■ EXERCISE
Each line from the top of the listing through the one holding "SHAFT - The" should be restated word for word, with nothing added and no pictures.

■ MATERIAL PROVIDED

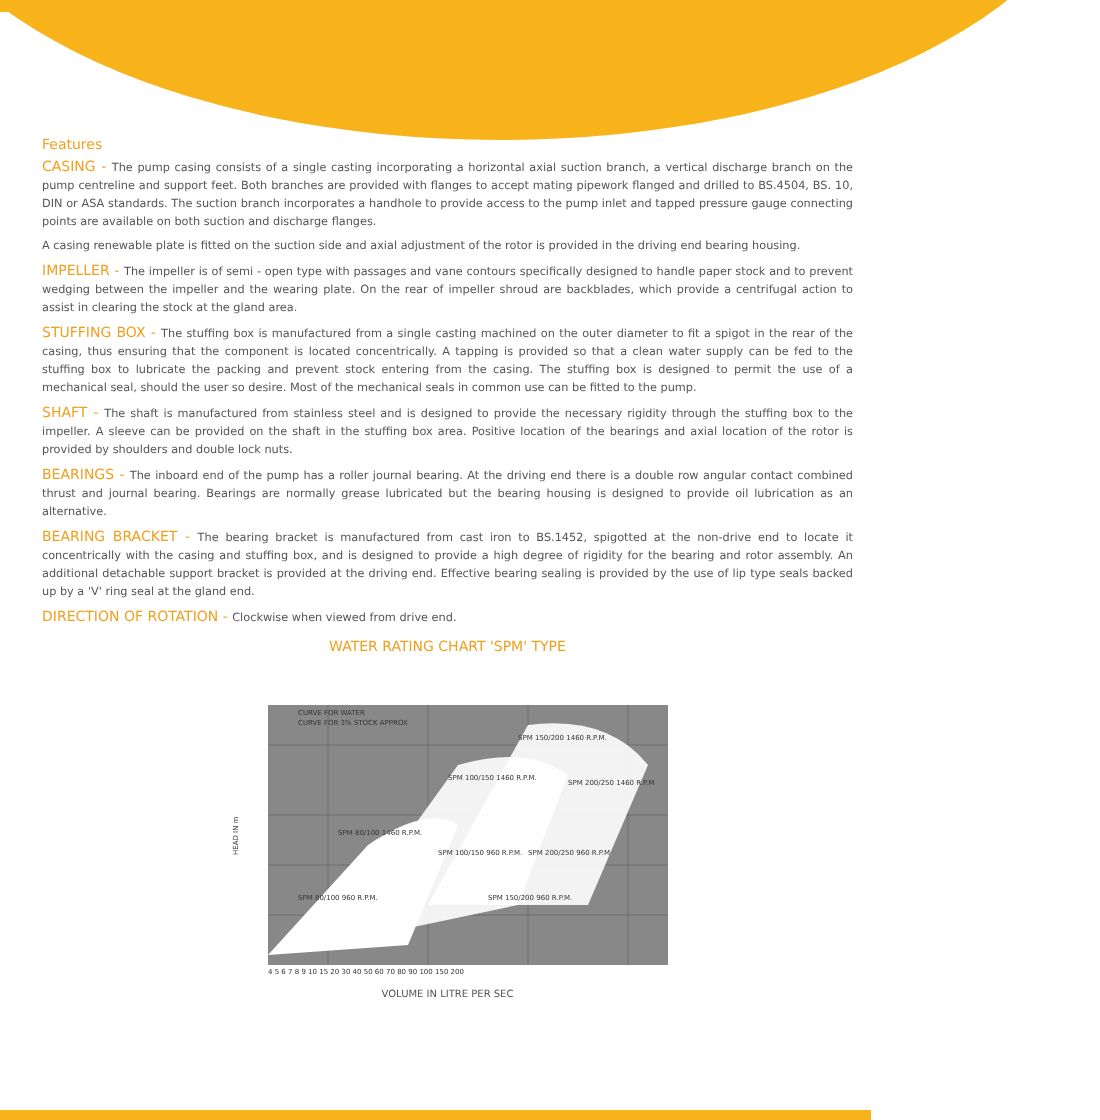Features
CASING - The pump casing consists of a single casting incorporating a horizontal axial suction branch, a vertical discharge branch on the pump centreline and support feet. Both branches are provided with flanges to accept mating pipework flanged and drilled to BS.4504, BS. 10, DIN or ASA standards. The suction branch incorporates a handhole to provide access to the pump inlet and tapped pressure gauge connecting points are available on both suction and discharge flanges.
A casing renewable plate is fitted on the suction side and axial adjustment of the rotor is provided in the driving end bearing housing.
IMPELLER - The impeller is of semi - open type with passages and vane contours specifically designed to handle paper stock and to prevent wedging between the impeller and the wearing plate. On the rear of impeller shroud are backblades, which provide a centrifugal action to assist in clearing the stock at the gland area.
STUFFING BOX - The stuffing box is manufactured from a single casting machined on the outer diameter to fit a spigot in the rear of the casing, thus ensuring that the component is located concentrically. A tapping is provided so that a clean water supply can be fed to the stuffing box to lubricate the packing and prevent stock entering from the casing. The stuffing box is designed to permit the use of a mechanical seal, should the user so desire. Most of the mechanical seals in common use can be fitted to the pump.
SHAFT - The shaft is manufactured from stainless steel and is designed to provide the necessary rigidity through the stuffing box to the impeller. A sleeve can be provided on the shaft in the stuffing box area. Positive location of the bearings and axial location of the rotor is provided by shoulders and double lock nuts.
BEARINGS - The inboard end of the pump has a roller journal bearing. At the driving end there is a double row angular contact combined thrust and journal bearing. Bearings are normally grease lubricated but the bearing housing is designed to provide oil lubrication as an alternative.
BEARING BRACKET - The bearing bracket is manufactured from cast iron to BS.1452, spigotted at the non-drive end to locate it concentrically with the casing and stuffing box, and is designed to provide a high degree of rigidity for the bearing and rotor assembly. An additional detachable support bracket is provided at the driving end. Effective bearing sealing is provided by the use of lip type seals backed up by a 'V' ring seal at the gland end.
DIRECTION OF ROTATION - Clockwise when viewed from drive end.
WATER RATING CHART 'SPM' TYPE
HEAD IN m
CURVE FOR WATER
CURVE FOR 3% STOCK APPROX
SPM 150/200 1460 R.P.M.
SPM 100/150 1460 R.P.M.
SPM 200/250 1460 R.P.M
SPM 80/100 1460 R.P.M.
SPM 100/150 960 R.P.M.
SPM 200/250 960 R.P.M
SPM 80/100 960 R.P.M.
SPM 150/200 960 R.P.M.
4 5 6 7 8 9 10 15 20 30 40 50 60 70 80 90 100 150 200
VOLUME IN LITRE PER SEC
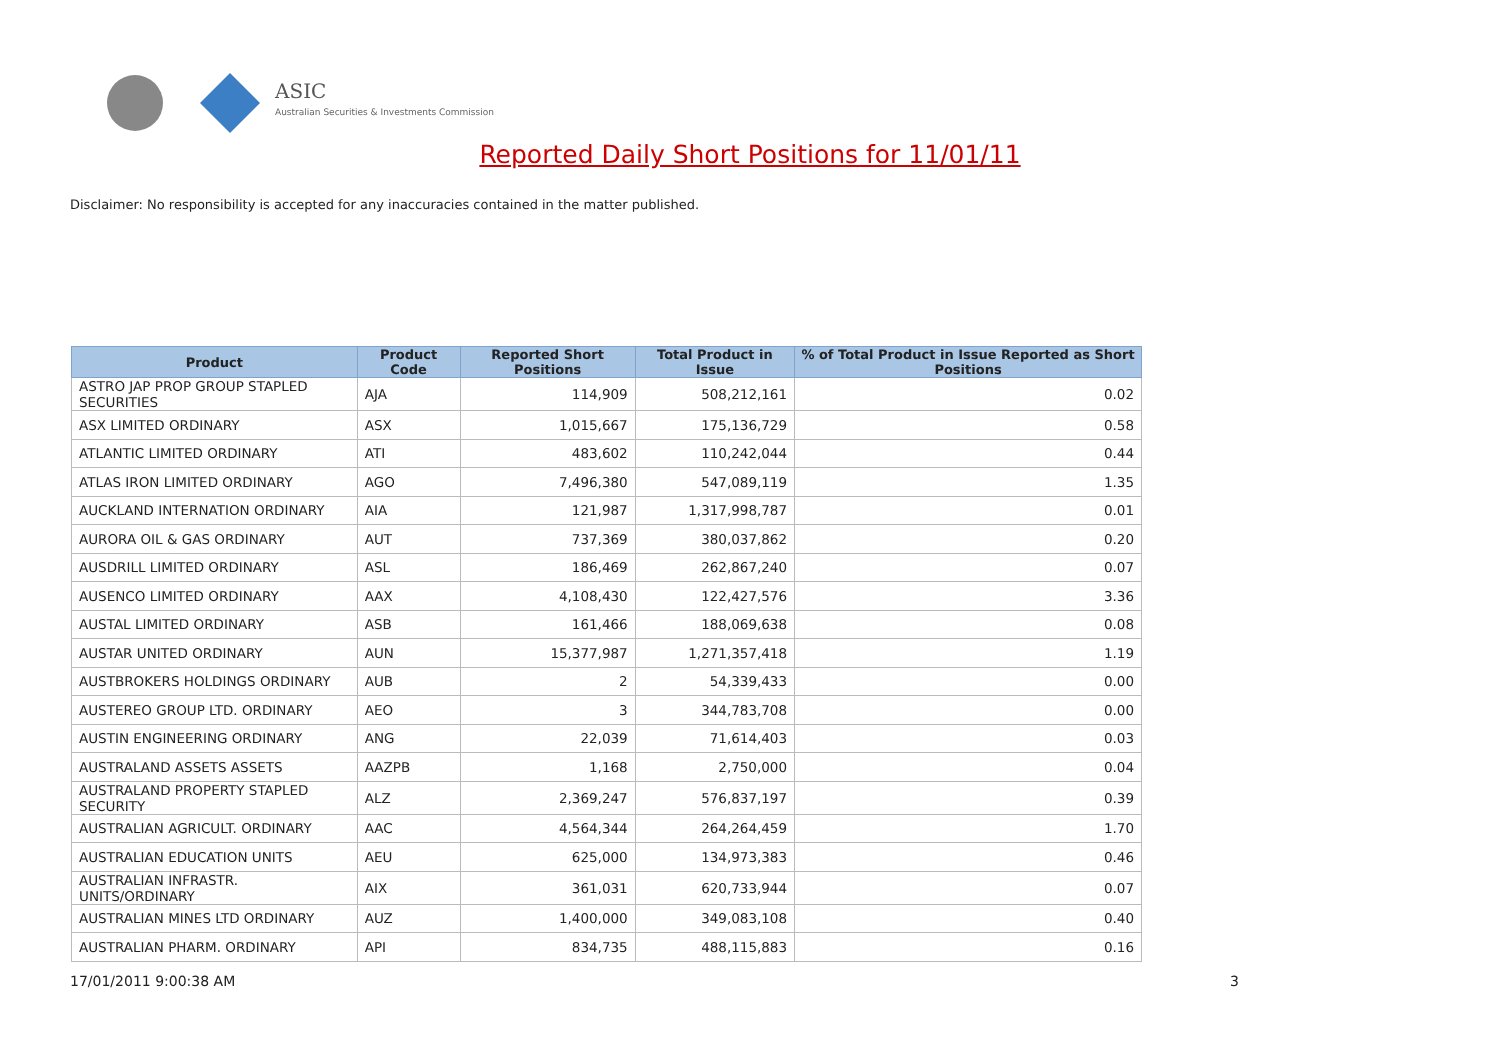ASIC
Australian Securities & Investments Commission
Reported Daily Short Positions for 11/01/11
Disclaimer: No responsibility is accepted for any inaccuracies contained in the matter published.
| Product | Product Code | Reported Short Positions | Total Product in Issue | % of Total Product in Issue Reported as Short Positions |
| --- | --- | --- | --- | --- |
| ASTRO JAP PROP GROUP STAPLED SECURITIES | AJA | 114,909 | 508,212,161 | 0.02 |
| ASX LIMITED ORDINARY | ASX | 1,015,667 | 175,136,729 | 0.58 |
| ATLANTIC LIMITED ORDINARY | ATI | 483,602 | 110,242,044 | 0.44 |
| ATLAS IRON LIMITED ORDINARY | AGO | 7,496,380 | 547,089,119 | 1.35 |
| AUCKLAND INTERNATION ORDINARY | AIA | 121,987 | 1,317,998,787 | 0.01 |
| AURORA OIL & GAS ORDINARY | AUT | 737,369 | 380,037,862 | 0.20 |
| AUSDRILL LIMITED ORDINARY | ASL | 186,469 | 262,867,240 | 0.07 |
| AUSENCO LIMITED ORDINARY | AAX | 4,108,430 | 122,427,576 | 3.36 |
| AUSTAL LIMITED ORDINARY | ASB | 161,466 | 188,069,638 | 0.08 |
| AUSTAR UNITED ORDINARY | AUN | 15,377,987 | 1,271,357,418 | 1.19 |
| AUSTBROKERS HOLDINGS ORDINARY | AUB | 2 | 54,339,433 | 0.00 |
| AUSTEREO GROUP LTD. ORDINARY | AEO | 3 | 344,783,708 | 0.00 |
| AUSTIN ENGINEERING ORDINARY | ANG | 22,039 | 71,614,403 | 0.03 |
| AUSTRALAND ASSETS ASSETS | AAZPB | 1,168 | 2,750,000 | 0.04 |
| AUSTRALAND PROPERTY STAPLED SECURITY | ALZ | 2,369,247 | 576,837,197 | 0.39 |
| AUSTRALIAN AGRICULT. ORDINARY | AAC | 4,564,344 | 264,264,459 | 1.70 |
| AUSTRALIAN EDUCATION UNITS | AEU | 625,000 | 134,973,383 | 0.46 |
| AUSTRALIAN INFRASTR. UNITS/ORDINARY | AIX | 361,031 | 620,733,944 | 0.07 |
| AUSTRALIAN MINES LTD ORDINARY | AUZ | 1,400,000 | 349,083,108 | 0.40 |
| AUSTRALIAN PHARM. ORDINARY | API | 834,735 | 488,115,883 | 0.16 |
17/01/2011 9:00:38 AM 3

■ RESULT BELOW
Features
CASING - The pump casing consists of a single casting incorporating a horizontal axial suction branch, a vertical discharge branch on the pump centreline and support feet. Both branches are provided with flanges to accept mating pipework flanged and drilled to BS.4504, BS. 10, DIN or ASA standards. The suction branch incorporates a handhole to provide access to the pump inlet and tapped pressure gauge connecting points are available on both suction and discharge flanges.
A casing renewable plate is fitted on the suction side and axial adjustment of the rotor is provided in the driving end bearing housing.
IMPELLER - The impeller is of semi - open type with passages and vane contours specifically designed to handle paper stock and to prevent wedging between the impeller and the wearing plate. On the rear of impeller shroud are backblades, which provide a centrifugal action to assist in clearing the stock at the gland area.
STUFFING BOX - The stuffing box is manufactured from a single casting machined on the outer diameter to fit a spigot in the rear of the casing, thus ensuring that the component is located concentrically. A tapping is provided so that a clean water supply can be fed to the stuffing box to lubricate the packing and prevent stock entering from the casing. The stuffing box is designed to permit the use of a mechanical seal, should the user so desire. Most of the mechanical seals in common use can be fitted to the pump.
SHAFT - The shaft is manufactured from stainless steel and is designed to provide the necessary rigidity through the stuffing box to the impeller. A sleeve can be provided on the shaft in the stuffing box area. Positive location of the bearings and axial location of the rotor is provided by shoulders and double lock nuts.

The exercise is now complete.